Thanks to several players being unavailable for West Ham United’s first home game of the season, there is already talk of an ‘injury crisis’ in East London.
It’s a bit over the top. Unavailable for the Huddersfield match are Manuel Lanzini, Edimilson Fernandez and potentially André Ayew. We didn’t really expect Manuel to be fit to face the newly-promoted side from West Yorkshire anyway so there’s no surprise there.
Nor was it too much of a surprise either when he returned from the Argentinian national team camp in much the same condition as he was when he went there in the first place.
Reports are a bit conflicting as to whether Manuel actually went there in contention for a place in the Argentine team who drew 1 -1 against Venezuela in a World Cup qualifier or whether he was asked to attend at the request of the national team doctors.
The latter isn’t unusual and it's not uncommon for the South American players with European clubs to be asked to attend for a medical examination and assessment if they’ve been out of action for a while.
It’s an inconvenience for the players involved however. A couple of seasons ago Peru did the same to defender Juan Vargas; then playing in Spain at Real Betis. Juan had to travel all the way to South America and back in order to satisfy the national team’s medical staff that his knee injury was being managed correctly at the club.
Although they were happy that Juan’s recovery was going according to plan they wouldn’t risk him in training and he returned to Betis to continue his rehab.
The point of the Betis example is that this was a similar situation to the recent scenario involving Manuel Lanzini; and like with Juan Vargas, the end result of his trip won’t really change anything. Manuel will simply continue his rehab in East London as before.
Edimilson was reported to have sustained an ankle and foot injury on international duty with Switzerland while André has a thigh muscle injury. But it’s not all doom and gloom.
Slaven Bilić has indicated that Andy Carroll will be included in the squad to face the ‘Terriers’, and that the expectations are that Winston Reid will have sufficiently recovered from his calf injury and be available as well.
So with three players at the most missing from the squad for Monday night’s game, this hardly constitutes an injury crisis.
If you want to talk about a crisis you only need to look at the situation last season. In particular, the latter half of the season where it seemed as though it was mandatory to have an operation of some kind or another.
When you take into account the number of times players like Andy Carroll for example rarely managed to string together a reasonable number of games in succession the fact that the squad is only a few players light for Huddersfield is hardly a cause for long-term concern.
Hammer’s new Head of Sports Medicine Gary Lewin has already explained why Andy has missed so many games to date.
The former Arsenal and England physiotherapist feels that Andy has been his own worst enemy by continuing to play while not 100% fit and also for attempting to come back to full fitness too soon.
The plan now is for Gary and the medical team to meticulously monitor Andy’s recovery - and other players in similar circumstances - to ensure that they only return to play when the time is right.

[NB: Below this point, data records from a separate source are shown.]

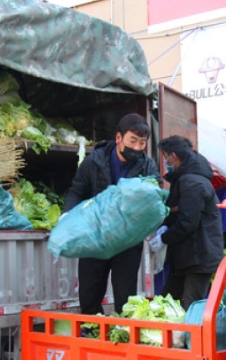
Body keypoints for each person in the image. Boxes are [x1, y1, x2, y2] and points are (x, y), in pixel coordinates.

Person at [64, 113, 162, 315]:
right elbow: (77, 191)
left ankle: (122, 337)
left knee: (125, 299)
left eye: (142, 143)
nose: (137, 148)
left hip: (127, 242)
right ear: (119, 138)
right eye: (132, 141)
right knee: (89, 296)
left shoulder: (147, 166)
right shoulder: (94, 162)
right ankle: (93, 336)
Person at [148, 135, 223, 310]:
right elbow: (181, 209)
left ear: (173, 156)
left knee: (190, 306)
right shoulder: (187, 177)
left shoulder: (192, 182)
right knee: (167, 302)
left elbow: (188, 222)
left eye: (165, 156)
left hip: (198, 258)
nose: (165, 161)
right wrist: (166, 224)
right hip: (187, 256)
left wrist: (164, 238)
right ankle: (174, 337)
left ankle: (190, 337)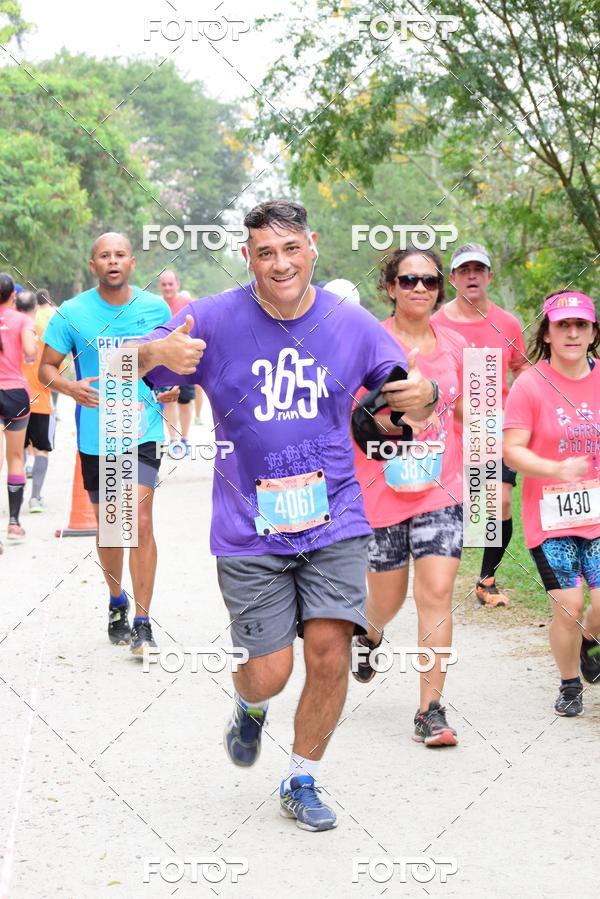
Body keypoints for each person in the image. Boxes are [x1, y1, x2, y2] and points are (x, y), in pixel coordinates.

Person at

Citing Andy’s enthusiasm, the feeling is that return to play decisions need to ensure that the said enthusiasm is kept within sensible limits.
While appreciative of the fact that Andy hasn’t wanted to miss any playing time and has even played whilst in pain on numerous occasions, a more pragmatic approach is called for in future.
There’s nothing wrong with players wanting to play, as Gary Lewin explained, but there are times when it’s more prudent not to turn out if the end result is that you are likely to miss even more games.
Due to thinking only about the forthcoming game without taking into consideration that you might just struggle in the days afterwards isn’t a recommended strategy in today’s football.
The planning starts for the next match right after the final whistle blows and the last thing Slaven will want to hear is that people are now doubtful for that as a result.
“Valiantly playing through the pain and defying medical opinion” has no place in the modern game; and it doesn’t help when the media fuel this outdated image portrayed by former players and managers who live in an era that has long gone.
Football has moved on and everyone involved has had to adapt. Injury management now needs to include future planning and a look at the games that lie ahead instead of just concentrating on the next ninety minutes.